_COMPLETE THE FOLLOWING_
A - Using the essay on early attempts at writing below, answer these:
(i) What was the poem praised in high school about?
(ii) How did Rivka describe most of the poems from the workshop?
(iii) What is the title of the piece Rivka called more like a poem?
B - Extend the essay on early attempts at writing below, starting right after its last line.

_PASSAGE_
Sometimes the world forces us to stop for a moment, to be still, reflect. Maybe it’s the holidays. Maybe it’s being sick in bed. Today, for me, it’s both.
For some reason, I’ve been thinking about my very early attempts at writing. The first time a teacher vaguely complimented a poem I wrote was in high school. Mr. Larry Scanlon. The poem was about a tree that had been cut down outside our house. He told me I should keep writing, but I didn’t, not for years.
I took a creative writing class during undergrad, but it wasn’t my time. I barely did the assignments, and might have slipped away with a B. I’m sure the teacher wouldn’t have guessed that I would keep writing, let alone make a life of it. I wouldn’t have guessed that, either.
Only a few years later, during my MA, did I start to feel a calling towards poetry, reading it, studying it, writing it. It was in this period that I took another workshop, and the teacher, Rivka, in a typical blunt, Israeli way, told me that most of the poems I’d written were “not really poems.”
I remember feeling stung and confused, but as a teacher myself now, I know it’s crucial to tell students the truth about where they’re at. It’s easy to give out As, but then the students who will turn that criticism over a hundred times, and use it to improve, won’t have the chance to do so.
However, Rivka did say that one of the pieces was a poem, or at least, more like a poem.
A Brilliant Fish
We must choose each other
again and again.
The feeling is a brilliant fish
you catch a thousand times.

_DATA BLOCK_
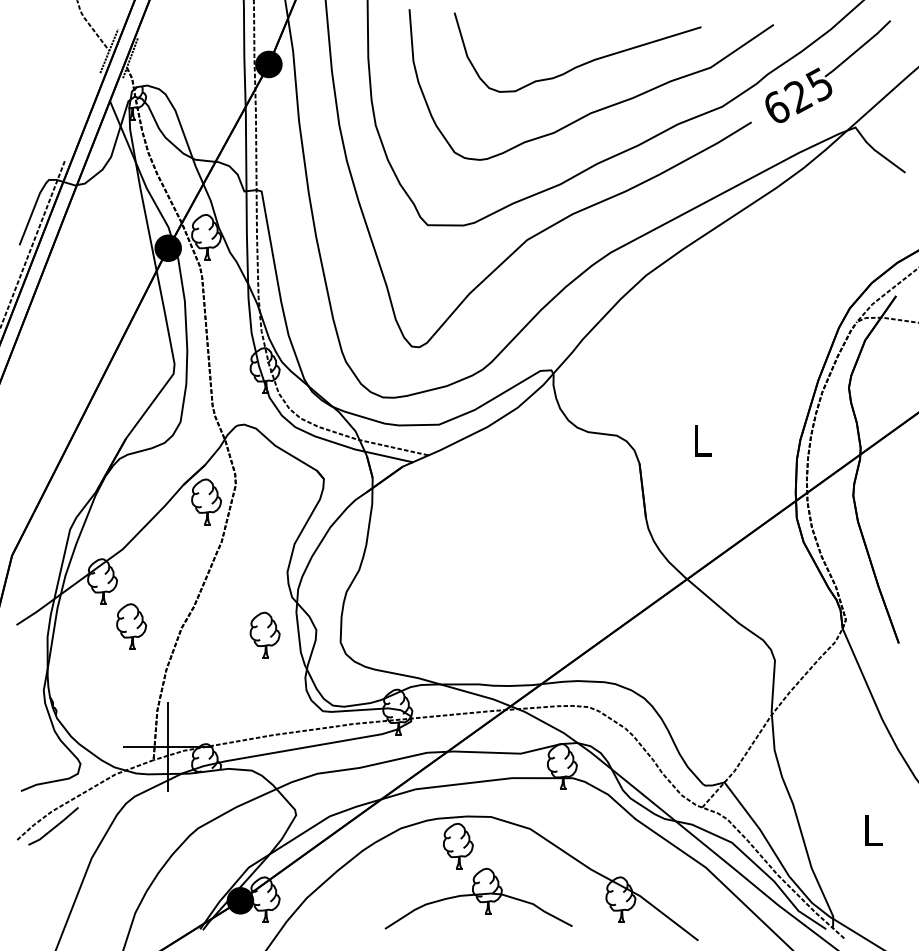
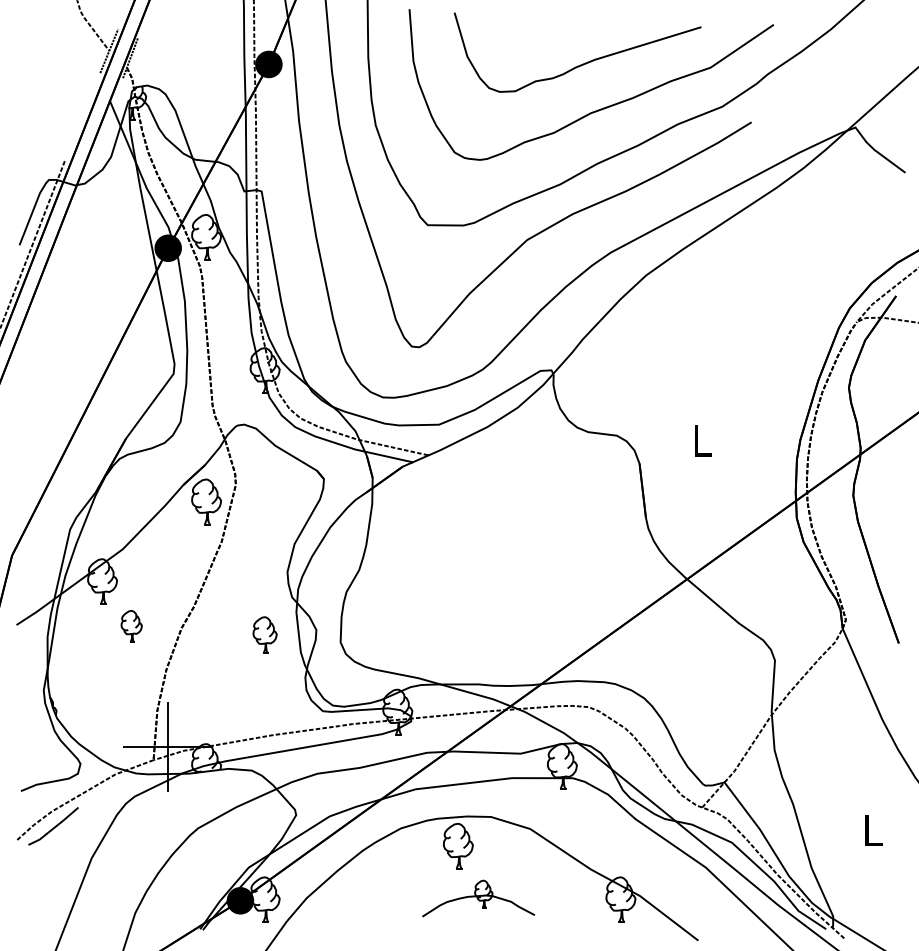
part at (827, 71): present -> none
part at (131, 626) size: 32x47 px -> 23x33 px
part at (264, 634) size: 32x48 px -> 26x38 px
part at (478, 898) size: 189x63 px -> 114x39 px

_RESPONSES TO THE TASKS_
A -
(i) A tree that had been cut down outside the writer's house.
(ii) She said they were "not really poems."
(iii) "A Brilliant Fish"

B -
We must carry each other
like smooth stones
in the palms of our hands –
a familiar feel,
a roundness.
I took this piece home and studied it. What made it different? Though it’s far from perfect, she probably saw a general cohesion, and that the language and meaning reinforced one another better than in the others.
The poem continues to ring true in my life, I think.
Here is “A Brilliant Fish” translated to Hebrew by Gili Haimovich in YNET.
http://www.ynet.co.il/articles/0,7340,L-3907908,00.html
Here is the poem translated to French in the “Taut” collection by Sabine Huynh.
Un poisson moiré
Se choisir l’un l’autre, s’y reprendre
à plusieurs fois.
Cet émoi ressenti face à un poisson moiré
qu’on pourrait attraper des milliers de fois.
Transportons-nous
tels des galets lisses
dans le creux de la paume –
toucher familier,
rondeur.
So I’ve been writing new poems, with some (yay) forthcoming in the Yew Journal.
I’ve been wondering if these poems are going to end up part of THE BOOK. Perhaps I’ve been writing them for the book without even realizing it. That can be an effective way of working – avoiding the pressure of setting goals.
I have review essays in the works, which will hopefully be appearing over the next few months.
I received proofs for a research article on Muriel Rukeyser and Walt Whitman, which is forthcoming in Studies in American Jewish Literature.
On Gili Haimovich’s new Poetry International site, her work is featured and my translations are up there as well.
http://www.poetryinternationalweb.net/pi/site/poet/item/24897/Gili-Haimovich
Gili is now choosing some poems of mine to translate into Hebrew.
There are other projects, as usual, on the horizon.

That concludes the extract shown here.